Example 8: The method of example 7, wherein the preceramic polymer and the solvent define a liquid component of the refractory mixture, and wherein a ratio of the liquid component to the refractory powder or aggregate is less than about 1:5.
Example 9: The method of any of examples 1 through 8, wherein heating the preform further comprises heating the silicon carbide preceramic polymer above a pyrolysis temperature to pyrolyze the silicon carbide preceramic polymer into the silicon carbide matrix.
Example 10: The method of example 9, wherein heating the preform further comprises heating the silicon carbide matrix above a crystallization temperature to crystallize the silicon carbide matrix.
Example 11: The method of any of examples 1 through 10, further comprising forming the refractory mixture by mixing the silicon carbide preceramic polymer and the refractory powder or aggregate.

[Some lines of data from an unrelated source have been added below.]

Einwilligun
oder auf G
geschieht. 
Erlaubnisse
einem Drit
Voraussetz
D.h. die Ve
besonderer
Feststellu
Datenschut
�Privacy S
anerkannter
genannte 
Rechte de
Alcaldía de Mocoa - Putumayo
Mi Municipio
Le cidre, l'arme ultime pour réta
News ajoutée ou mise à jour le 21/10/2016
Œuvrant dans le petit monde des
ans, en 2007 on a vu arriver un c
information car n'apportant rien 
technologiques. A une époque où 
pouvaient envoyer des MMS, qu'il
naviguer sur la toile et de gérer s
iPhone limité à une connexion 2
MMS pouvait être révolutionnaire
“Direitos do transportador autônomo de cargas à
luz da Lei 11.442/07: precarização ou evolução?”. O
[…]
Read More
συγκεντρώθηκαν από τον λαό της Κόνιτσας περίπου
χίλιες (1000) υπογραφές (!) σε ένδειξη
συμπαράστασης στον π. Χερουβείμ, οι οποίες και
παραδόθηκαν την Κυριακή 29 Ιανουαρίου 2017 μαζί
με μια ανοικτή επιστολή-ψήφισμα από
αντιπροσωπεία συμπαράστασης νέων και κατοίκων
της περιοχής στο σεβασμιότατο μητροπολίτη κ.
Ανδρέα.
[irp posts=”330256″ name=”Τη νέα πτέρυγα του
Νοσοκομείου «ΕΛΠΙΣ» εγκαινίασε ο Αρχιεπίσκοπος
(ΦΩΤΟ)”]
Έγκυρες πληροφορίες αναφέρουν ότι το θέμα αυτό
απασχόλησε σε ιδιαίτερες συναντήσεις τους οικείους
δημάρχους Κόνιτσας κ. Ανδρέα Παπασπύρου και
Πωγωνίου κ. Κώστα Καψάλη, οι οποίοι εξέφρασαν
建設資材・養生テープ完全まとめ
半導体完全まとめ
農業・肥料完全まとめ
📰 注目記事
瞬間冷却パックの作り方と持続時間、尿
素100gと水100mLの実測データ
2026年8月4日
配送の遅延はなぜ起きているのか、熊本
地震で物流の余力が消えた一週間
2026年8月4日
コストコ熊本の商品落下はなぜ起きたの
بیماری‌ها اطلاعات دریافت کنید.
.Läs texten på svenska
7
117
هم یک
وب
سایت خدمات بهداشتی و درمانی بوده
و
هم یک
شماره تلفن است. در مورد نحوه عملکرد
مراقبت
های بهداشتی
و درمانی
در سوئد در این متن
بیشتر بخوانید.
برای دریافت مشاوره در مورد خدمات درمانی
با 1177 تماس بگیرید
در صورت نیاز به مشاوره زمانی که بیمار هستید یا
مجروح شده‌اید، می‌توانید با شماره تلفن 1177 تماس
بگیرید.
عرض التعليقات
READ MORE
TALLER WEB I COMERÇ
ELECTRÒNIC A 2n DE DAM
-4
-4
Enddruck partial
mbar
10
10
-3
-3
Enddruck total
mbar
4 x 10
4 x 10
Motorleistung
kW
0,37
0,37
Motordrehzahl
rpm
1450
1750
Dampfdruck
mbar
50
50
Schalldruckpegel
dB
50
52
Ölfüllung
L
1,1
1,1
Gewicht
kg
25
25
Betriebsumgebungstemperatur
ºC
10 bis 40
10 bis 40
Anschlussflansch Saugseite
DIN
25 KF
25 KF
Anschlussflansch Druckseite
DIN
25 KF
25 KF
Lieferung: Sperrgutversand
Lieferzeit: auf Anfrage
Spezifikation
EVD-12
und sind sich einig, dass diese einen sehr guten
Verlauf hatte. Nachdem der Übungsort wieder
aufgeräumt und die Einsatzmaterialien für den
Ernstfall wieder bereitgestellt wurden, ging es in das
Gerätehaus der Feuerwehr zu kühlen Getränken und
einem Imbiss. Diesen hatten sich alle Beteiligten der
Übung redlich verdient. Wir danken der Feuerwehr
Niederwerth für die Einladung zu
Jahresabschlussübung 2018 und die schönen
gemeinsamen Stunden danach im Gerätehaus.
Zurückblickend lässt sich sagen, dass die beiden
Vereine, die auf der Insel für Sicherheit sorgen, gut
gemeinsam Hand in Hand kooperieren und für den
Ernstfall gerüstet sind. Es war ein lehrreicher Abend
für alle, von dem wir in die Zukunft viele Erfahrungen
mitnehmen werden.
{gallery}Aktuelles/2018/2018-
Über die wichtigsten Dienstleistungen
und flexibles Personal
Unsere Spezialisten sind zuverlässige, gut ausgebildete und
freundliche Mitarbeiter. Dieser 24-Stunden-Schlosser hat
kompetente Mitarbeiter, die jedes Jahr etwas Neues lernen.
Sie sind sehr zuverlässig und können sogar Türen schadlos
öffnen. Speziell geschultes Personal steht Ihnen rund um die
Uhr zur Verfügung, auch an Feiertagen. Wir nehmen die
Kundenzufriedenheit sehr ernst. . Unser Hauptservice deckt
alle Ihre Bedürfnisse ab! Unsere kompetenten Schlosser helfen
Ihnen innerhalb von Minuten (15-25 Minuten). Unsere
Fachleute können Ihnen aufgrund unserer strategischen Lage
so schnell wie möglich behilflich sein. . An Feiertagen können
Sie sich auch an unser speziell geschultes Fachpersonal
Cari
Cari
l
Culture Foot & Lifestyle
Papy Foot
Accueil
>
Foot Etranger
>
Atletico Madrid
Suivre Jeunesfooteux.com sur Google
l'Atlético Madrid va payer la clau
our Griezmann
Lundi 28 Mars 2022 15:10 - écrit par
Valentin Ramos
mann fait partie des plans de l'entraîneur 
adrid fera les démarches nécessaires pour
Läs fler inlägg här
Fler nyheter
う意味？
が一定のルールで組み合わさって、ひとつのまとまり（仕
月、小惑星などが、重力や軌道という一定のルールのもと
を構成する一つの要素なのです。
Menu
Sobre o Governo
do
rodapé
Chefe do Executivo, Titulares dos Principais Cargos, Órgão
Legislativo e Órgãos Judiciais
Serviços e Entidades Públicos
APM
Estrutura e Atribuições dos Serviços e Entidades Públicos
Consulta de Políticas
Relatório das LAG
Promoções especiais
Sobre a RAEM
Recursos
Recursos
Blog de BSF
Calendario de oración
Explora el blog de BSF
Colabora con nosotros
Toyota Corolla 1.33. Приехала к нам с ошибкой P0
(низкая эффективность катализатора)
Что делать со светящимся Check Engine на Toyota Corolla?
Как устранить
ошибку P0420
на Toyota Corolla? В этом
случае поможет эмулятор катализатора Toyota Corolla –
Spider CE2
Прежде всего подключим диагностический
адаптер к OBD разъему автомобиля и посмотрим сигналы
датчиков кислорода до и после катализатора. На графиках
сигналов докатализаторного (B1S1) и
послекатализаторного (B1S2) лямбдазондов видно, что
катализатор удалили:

Example 12: The method of any of examples 1 through 11, wherein a melting point of the refractory powder or aggregate is greater than about 1500 degrees Celsius (° C.).
Example 13: The method of any of examples 1 through 12, wherein the refractory component comprises an interior portion of a vessel for contacting molten metal.
Example 14: The method of any of examples 1 through 13, wherein the refractory component comprises at least one of a ladle, a slide gate, or a liner.
Example 15: A high temperature article of a foundry system includes a refractory component defining an oxidation-resistant surface configured to contact molten metal, wherein the refractory component comprises a refractory material, and wherein the refractory material comprises: a polymer-derived silicon carbide matrix; and at least one of a refractory powder or refractory aggregate in the silicon carbide matrix.
Example 16: The high temperature article of example 15, wherein the silicon carbide matrix comprises less than about 10 percent by volume of the refractory component.
Example 17: The high temperature article of any of examples 15 and 16, wherein the refractory powder or aggregate comprises at least one of magnesia, alumina, silica, calcia, ferric oxide, titania, silicates, zirconia, or chamotte.
Example 18: The high temperature article of any of examples 15 through 17, wherein a melting point of the refractory powder or aggregate is greater than about 1500 degrees Celsius (° C.).
Example 19: The high temperature article of any of examples 15 through 18, wherein the high temperature article comprises a vessel, wherein the refractory component comprises an interior portion of the vessel, and wherein the oxidation-resistant surface of the refractory component is configured to contact molten metal.
Example 20: The high temperature article of any of examples 1 through 19, wherein the refractory component comprises at least one of a ladle, a slide gate, or a liner.
Various examples have been described. These and other examples are within the scope of the following claims.